A health official is cautioning her colleagues against being hasty when prescribing medication for Covid-19 patients as, according to her, there is not enough data to support the use of any particular drug to date.

The position taken by Dr Jasmine Riviere Marcelin, an assistant professor in infectious diseases at the University of Nebraska Medical Centre, was in relation to certain treatments suggested by fellow panellist, Dr David Newton, to include zinc sulphate, an alternative to hydroxychloroquine.
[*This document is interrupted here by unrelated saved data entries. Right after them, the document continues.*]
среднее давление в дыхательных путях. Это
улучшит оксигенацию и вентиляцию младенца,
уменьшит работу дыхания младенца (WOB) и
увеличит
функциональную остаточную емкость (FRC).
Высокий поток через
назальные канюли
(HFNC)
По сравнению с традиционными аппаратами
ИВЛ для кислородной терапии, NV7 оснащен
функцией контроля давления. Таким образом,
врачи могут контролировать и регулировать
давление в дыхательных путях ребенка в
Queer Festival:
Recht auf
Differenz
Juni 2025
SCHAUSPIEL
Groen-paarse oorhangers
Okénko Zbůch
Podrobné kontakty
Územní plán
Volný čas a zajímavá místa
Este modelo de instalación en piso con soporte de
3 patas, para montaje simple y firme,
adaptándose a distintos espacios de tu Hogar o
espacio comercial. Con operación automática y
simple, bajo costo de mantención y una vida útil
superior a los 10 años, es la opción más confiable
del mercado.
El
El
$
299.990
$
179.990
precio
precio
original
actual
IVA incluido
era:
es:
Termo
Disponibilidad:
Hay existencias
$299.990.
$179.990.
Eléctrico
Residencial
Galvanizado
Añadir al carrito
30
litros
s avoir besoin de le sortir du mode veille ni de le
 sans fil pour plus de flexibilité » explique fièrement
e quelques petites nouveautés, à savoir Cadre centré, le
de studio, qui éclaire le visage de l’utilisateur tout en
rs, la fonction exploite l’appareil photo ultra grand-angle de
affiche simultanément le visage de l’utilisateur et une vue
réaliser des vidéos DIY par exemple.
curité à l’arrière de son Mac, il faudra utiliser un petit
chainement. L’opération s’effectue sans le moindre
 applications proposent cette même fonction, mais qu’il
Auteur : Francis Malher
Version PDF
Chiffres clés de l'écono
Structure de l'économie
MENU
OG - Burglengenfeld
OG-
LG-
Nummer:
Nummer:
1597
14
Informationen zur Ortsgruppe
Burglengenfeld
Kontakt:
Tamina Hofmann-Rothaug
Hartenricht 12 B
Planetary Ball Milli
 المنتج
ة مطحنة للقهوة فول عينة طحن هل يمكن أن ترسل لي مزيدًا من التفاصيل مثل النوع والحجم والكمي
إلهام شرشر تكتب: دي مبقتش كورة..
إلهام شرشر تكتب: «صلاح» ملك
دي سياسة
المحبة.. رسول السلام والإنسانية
Dr Jasmine Riviere Marcelin

The Dominican-born doctor who recently appeared on an Observer radio programme, said a delicate balance is needed when considering treatment options for the virus.

“I think it’s important for us to be careful about the way that we describe the available pharmaceutical treatments. At this stage, we don’t have good data that supports one particular pharmaceutical agent over another,” Dr Marcelin said.

“When we are talking about the people who have a severe illness, the other issues like the kidneys potentially failing and with kidney failure as well as severe pneumonia and acute respiratory distress syndrome, we really need to focus on maintaining a very stable fluid balance for the patients who are severely ill.

“Often times, that requires a combination of trying to remove fluids to try and help to improve the oxygen exchange in the lungs [where] in some cases though, people might need more fluids so that they can keep their blood vessels full, so that the heart can keep pumping and so, it’s really a delicate balance.”

Marcelin, who is also an associate medical director in the Antimicrobial Stewardship Program at the Nebraska Medical Centre, further mentioned that although there are studies to show that zinc sulphate can be used, much more research is needed to be conducted on the drug before it can be deemed as the cure.

In fact, Dr Marcelin is adamant that the studies should find ways to repurpose the drug and focus on clinical outcome in humans as the drug has a number of serious side effects.

Meanwhile, although professor and chair of microbiology/immunology at the American University of Antigua, Dr Bharati Balachandran, shared similar sentiments to Dr Marcelin, she has however hinted that there are trials underway for a vaccine.

Dr Bharati Balachandran

When it comes to the use of steroids and antibiotics Dr Marcelin is confident that they should not be used in the treatment of Covid-19 as they can actually cause the illness to get worse and “can lead to more deaths”.

Although Dr Marcelin is understanding of the current stress doctors and other health officials are under at this time, she continues to encourage her colleagues to remain patient and positive.

“As a physician who has treated these patients and worked with colleagues who are on the frontlines, it is really hard to take care of people who are that sick and feel like we’re not giving them something.

“But I want to just put it into perspective [that] during our last great, big pandemic if you think about it from the infectious disease standpoint is going back to the 1918-1919 influenza pandemic and they did not have the type of ventilatory support that we have now.

“They didn’t have ECMO which is an extra way of helping to support the circulation. They did not have dialysis; they did not have a lot of the things that we have now that we can use to support people, so even though it feels like we’re not giving them an antiviral medication, right now we are working on it. There is something that we are doing with the support of treatment.

“Right now, there are multiple studies across the world that are looking at an antiviral called Remdesivir, and that was developed actually in response to the Ebola outbreak. It is being looked at from an evidence-based standpoint and these trials are fully enrolled and should be wrapping up so we just need to wait a little bit longer.”

Both women, along with Dr Newton, were guests on Observer’s Big Issues radio programme.